Logo nas primeiras semanas do novo governo veio a público a situação miserável dos yanomami. Imediatamente, a Força Aérea Brasileira (FAB) fechou o espaço aéreo da terra yanomami, como tinha feito em 1993, quando um grupo de indígenas foi morto por garimpeiros na fronteira com a Venezuela. Meses depois do massacre estive lá fazendo reportagens. Soldados dos pelotões de selva do Exército montaram vigilância na área. Aqui vale uma observação. Esses soldados geralmente são filhos de índios e de ribeirinhos da região. Portanto, conhecedores dos caminhos dos garimpeiros. Agentes da Polícia Federal (PF) começaram a investigar o caminho seguido pelo ouro depois que é garimpado. E o Ministério Público Federal (MPF) começou a agir. Somando tudo que escrevi, significa que se formou um ambiente muito hostil para os garimpeiros e madeireiros ilegais. Como acontece nessas ocasiões, eles suspenderam o comércio do ouro e da madeira até que a “situação esfriei” para voltar aos negócios. Parte dessa madeira está estocada no meio das toras extraídas legalmente pelas madeireiras e outra parte armazenada no meio da floresta. Vi essa situação no interior do Acre, no começo da década de 90, quando trabalhei no caso da morte do seringueiro, sindicalista e ecologista Chico Mendes, morto a tiros na porta da sua casa, em Xapuri (AC). Em 2021, o delegado da PF Alexandre Saraiva fez um inquérito policial sobre o envolvimento do então ministro do Meio Ambiente Ricardo Salles com o contrabando de madeira. Esse inquérito é uma boa leitura sobre como as coisas acontecem na Amazônia.

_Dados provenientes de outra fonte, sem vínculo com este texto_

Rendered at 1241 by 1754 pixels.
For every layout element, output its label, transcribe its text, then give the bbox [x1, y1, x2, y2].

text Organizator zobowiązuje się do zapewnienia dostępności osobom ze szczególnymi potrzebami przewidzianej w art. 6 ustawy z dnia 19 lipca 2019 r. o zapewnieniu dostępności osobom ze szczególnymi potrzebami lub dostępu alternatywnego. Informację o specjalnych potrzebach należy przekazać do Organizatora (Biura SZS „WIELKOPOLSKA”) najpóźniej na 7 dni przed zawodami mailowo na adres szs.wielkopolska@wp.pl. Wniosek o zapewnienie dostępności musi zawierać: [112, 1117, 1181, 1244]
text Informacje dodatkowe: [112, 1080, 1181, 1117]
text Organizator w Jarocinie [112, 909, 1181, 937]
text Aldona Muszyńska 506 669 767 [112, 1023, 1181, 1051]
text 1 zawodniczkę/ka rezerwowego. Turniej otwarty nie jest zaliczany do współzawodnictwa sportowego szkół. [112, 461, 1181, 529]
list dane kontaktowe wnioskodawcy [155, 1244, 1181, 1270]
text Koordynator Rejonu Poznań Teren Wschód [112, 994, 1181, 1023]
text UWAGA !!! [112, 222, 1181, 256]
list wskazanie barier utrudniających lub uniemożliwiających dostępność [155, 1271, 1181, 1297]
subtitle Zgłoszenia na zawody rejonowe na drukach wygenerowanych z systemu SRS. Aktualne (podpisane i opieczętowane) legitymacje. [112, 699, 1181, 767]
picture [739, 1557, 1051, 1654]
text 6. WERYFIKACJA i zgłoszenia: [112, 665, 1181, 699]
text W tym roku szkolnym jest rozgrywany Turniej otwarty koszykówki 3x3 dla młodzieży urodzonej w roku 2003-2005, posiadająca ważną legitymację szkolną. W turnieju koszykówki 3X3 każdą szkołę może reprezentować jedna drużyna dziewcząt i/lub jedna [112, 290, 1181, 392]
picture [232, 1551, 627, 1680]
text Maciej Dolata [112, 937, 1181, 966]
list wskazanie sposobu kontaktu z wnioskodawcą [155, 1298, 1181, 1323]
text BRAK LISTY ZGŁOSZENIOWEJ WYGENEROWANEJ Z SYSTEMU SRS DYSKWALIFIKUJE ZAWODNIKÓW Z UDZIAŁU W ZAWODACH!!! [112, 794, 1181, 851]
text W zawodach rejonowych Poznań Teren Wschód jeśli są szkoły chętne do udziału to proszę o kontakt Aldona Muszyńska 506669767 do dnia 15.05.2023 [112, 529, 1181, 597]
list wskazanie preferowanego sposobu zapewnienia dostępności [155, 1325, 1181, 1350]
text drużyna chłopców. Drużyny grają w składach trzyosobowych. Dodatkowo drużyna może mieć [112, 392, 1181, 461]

O ouro garimpado simplesmente está parado nos cofres aguardando dias melhores para ser comercializado. Os donos dos garimpos, em especial os da terra yanomami, já deixaram a região há um bom tempo. E abandonaram à própria sorte os garimpeiros que haviam levado para trabalhar na reserva. Todo trabalhador de garimpo sabe que é assim que as coisas funcionam. O dono vai embora e ele precisa sair de lá por sua conta. O senador Chico Rodrigues (PSB-RR), que é presidente da Comissão Temporária Externa na Terra Yanomami do Senado, também sabe como as coisas funcionam no garimpo. Tanto que, por sua conta e risco, na segunda-feira (20/02) foi de avião até a reserva indígena. O que o senador foi fazer lá? É o que os seus colegas de comissão estão tentando descobrir. A ministra do Meio Ambiente, Marina Silva, também é conhecedora de como as coisas acontecem nos garimpos. Ela nasceu no Acre e trabalhou com Chico Mendes. Conheci-a em Xapuri, durante o julgamento dos matadores de Chico, assassinado por Darci Alves a mando do pai, Darly Alves da Silva. Todos sabem como as coisas funcionam por lá. Os donos dos garimpos e madeireiros ilegais recuam na hora que “as coisas esquentam” e voltam a operar quando “as coisas esfriam”. Vai continuar sendo assim?